Osman DOST


Türk Milleti: Etle Kemik Gibi Ayrılmaz Bir Bütündür

Türk Milleti: Etle Kemik Gibi Ayrılmaz Bir Bütündür


 

86 milyonluk Türk milleti, etle kemik gibi birbirinden ayrılmaz bir bütündür. Bu topraklar üzerinde yaşayan insanlar; dili, dini, mezhebi, etnik kökeni ne olursa olsun ortak bir kaderi, ortak bir tarihi ve ortak bir vatanı paylaşmaktadır.

 

Üç kıtada asırlar boyunca at koşturan Osmanlı İmparatorluğu, zamanla iç karışıklıklar ve yönetim zafiyetleri nedeniyle hâkimiyeti altındaki toprakları birer birer kaybederek Anadolu’ya çekilmek zorunda kalmıştır. Osmanlı’nın gerilemesi çoğu zaman yalnızca iç çekişmelere bağlansa da, içerideki bazı unsurların dış güçlerle kurduğu iş birliklerinin bu süreçte büyük rol oynadığı inkâr edilemez.

 

Anadolu’ya sıkışan Osmanlı Devleti’ni emperyalist güçler rahat bırakmamış; yardım ve medeniyet söylemleriyle Anadolu’nun en ücra köşelerine kadar sızan misyonerler, cemiyetler ve tarikatlar aracılığıyla toplumun farklı kesimlerine nifak tohumları ekmişlerdir. Toprak ağaları, dini ve siyasi gruplar üzerinden yürütülen bu faaliyetlerde “siz farklısınız, bu ülkenin kalkınması ancak sizinle mümkündür” gibi telkinlerle birlik ruhu zedelenmeye çalışılmıştır.

 

Birinci Dünya Savaşı’nın ardından İngiliz, Fransız, İtalyan, Yunan ve Ermeni güçleri Anadolu’nun büyük bir bölümünü işgal etmiş; Osmanlı Devleti’ne Sevr Antlaşması dayatılmıştır.
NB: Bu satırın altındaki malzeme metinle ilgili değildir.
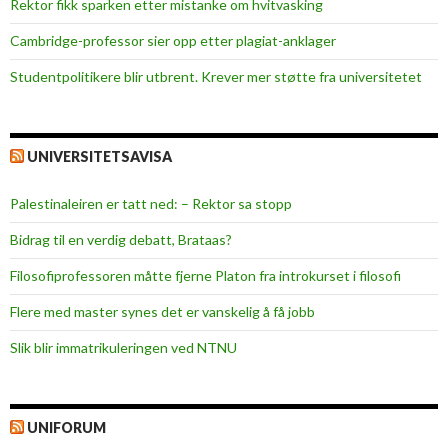
Rektor fikk sparken etter mistanke om hvitvasking
Cambridge-professor sier opp etter plagiat-anklager
Studentpolitikere blir utbrent. Krever mer støtte fra universitetet
UNIVERSITETSAVISA
Palestinaleiren er tatt ned: – Rektor sa stopp
Bidrag til en verdig debatt, Brataas?
Filosofiprofessoren måtte fjerne Platon fra introkurset i filosofi
Flere med master synes det er vanskelig å få jobb
Slik blir immatrikuleringen ved NTNU
UNIFORUM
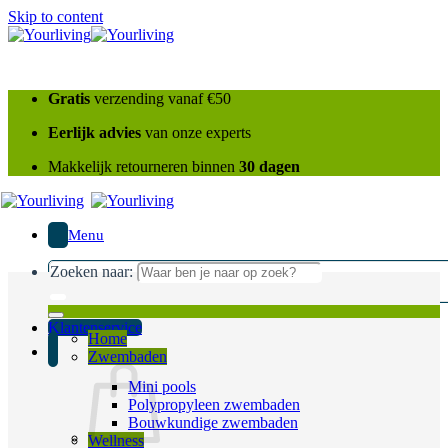
Skip to content
Gratis
verzending vanaf €50
Eerlijk advies
van onze experts
Makkelijk retourneren binnen
30 dagen
Menu
Zoeken naar:
Klantenservice
Home
Zwembaden
Mini pools
Polypropyleen zwembaden
Bouwkundige zwembaden
Wellness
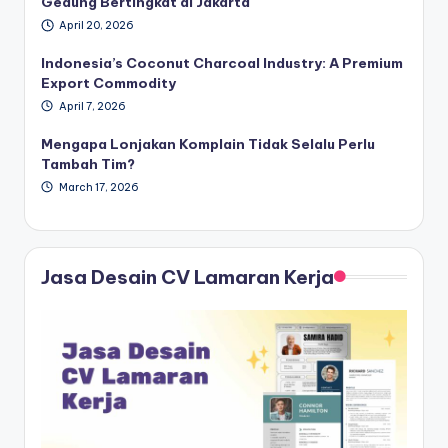
Gedung Bertingkat di Jakarta
April 20, 2026
Indonesia’s Coconut Charcoal Industry: A Premium
Export Commodity
April 7, 2026
Mengapa Lonjakan Komplain Tidak Selalu Perlu
Tambah Tim?
March 17, 2026
Jasa Desain CV Lamaran Kerja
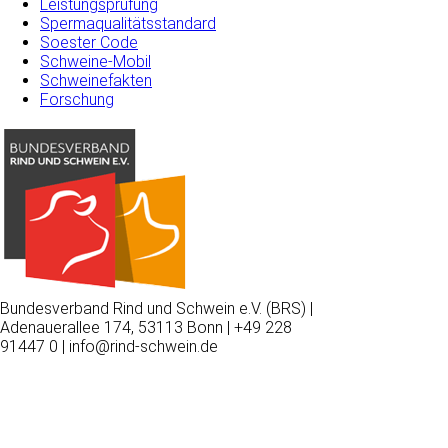
Leistungsprüfung
Spermaqualitätsstandard
Soester Code
Schweine-Mobil
Schweinefakten
Forschung
Bundesverband Rind und Schwein e.V. (BRS) |
Adenauerallee 174, 53113 Bonn | +49 228
91447 0 | info@rind-schwein.de
Wir
verwenden
auf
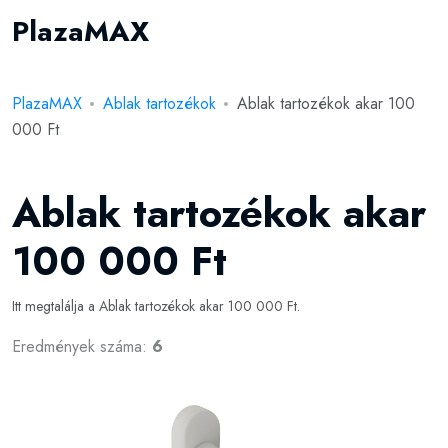
PlazaMAX
PlazaMAX
Ablak tartozékok
Ablak tartozékok akar 100
000 Ft
Ablak tartozékok akar
100 000 Ft
Itt megtalálja a Ablak tartozékok akar 100 000 Ft.
Eredmények száma:
6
Ancak bu dayatmaya boyun eğmeyen bir Osmanlı subayı, Mustafa Kemal Paşa, 19 Mayıs 1919’da Bandırma Vapuru ile Samsun’a çıkarak Milli Mücadele’nin meşalesini yakmıştır.

 

Mustafa Kemal Paşa ve silah arkadaşları, Samsun’dan Havza ve Amasya’ya, oradan Erzurum ve Sivas’a uzanan bir direniş hattı oluşturmuş; Anadolu’nun dört bir yanından gelen delegelerle Erzurum ve Sivas Kongreleri düzenlenmiştir. Bu kongrelerde alınan kararlar, milletin bağımsızlık iradesini dünyaya ilan etmiştir.

 

19 Mayıs 1919’da Samsun’da yakılan bağımsızlık ateşi, 23 Nisan 1920’de Türkiye Büyük Millet Meclisi’nin açılmasıyla kurumsallaşmış; Meclis öncülüğünde yürütülen Kurtuluş Savaşı sonucunda işgal altındaki topraklar birer birer kurtarılmıştır. Sevr Antlaşması yırtılıp çöpe atılmış, yerine milletin onurunu ve bağımsızlığını esas alan yeni bir düzen kurulmuştur. Nihayet 29 Ekim 1923’te, 101 top atışıyla Türkiye Cumhuriyeti’nin kuruluşu ilan edilmiştir.

 

Türkiye Cumhuriyeti, insanların dili, dini, mezhebi ya da ten rengine bakmaksızın bu topraklar üzerinde yaşayan herkesi “Türk” üst kimliği altında birleştirmiştir. Türk, Çerkes, Kürt, Laz, Gürcü, Abaza, Tatar, Arnavut, Alevi, Sünni, Rum, Yahudi, Süryani, Ermeni, Yezidi ve daha nice farklı kökenden insan, Türkiye Cumhuriyeti vatandaşı olarak eşit haklara sahiptir. Nasıl ki Fransa’da yaşayanlara Fransız, Almanya’da yaşayanlara Alman, İngiltere’de yaşayanlara İngiliz deniliyorsa; Türkiye’de yaşayanlara da Türk denilmesi bu anlayışın doğal bir sonucudur.

 

Sevr’de bozguna uğrayan zihniyet, bugün de Türkiye’nin üniter devlet yapısını nasıl zayıflatabileceğinin arayışı içindedir. Ancak tarih göstermiştir ki Türk milleti, ne zaman birlik ve beraberlik içinde hareket ederse, karşısında hiçbir güç duramamıştır.

 

Bu millet, etle kemik gibi birbirinden ayrılmaz bir bütündür. Ve bu bütünlük, Türkiye Cumhuriyeti’nin en büyük gücüdür.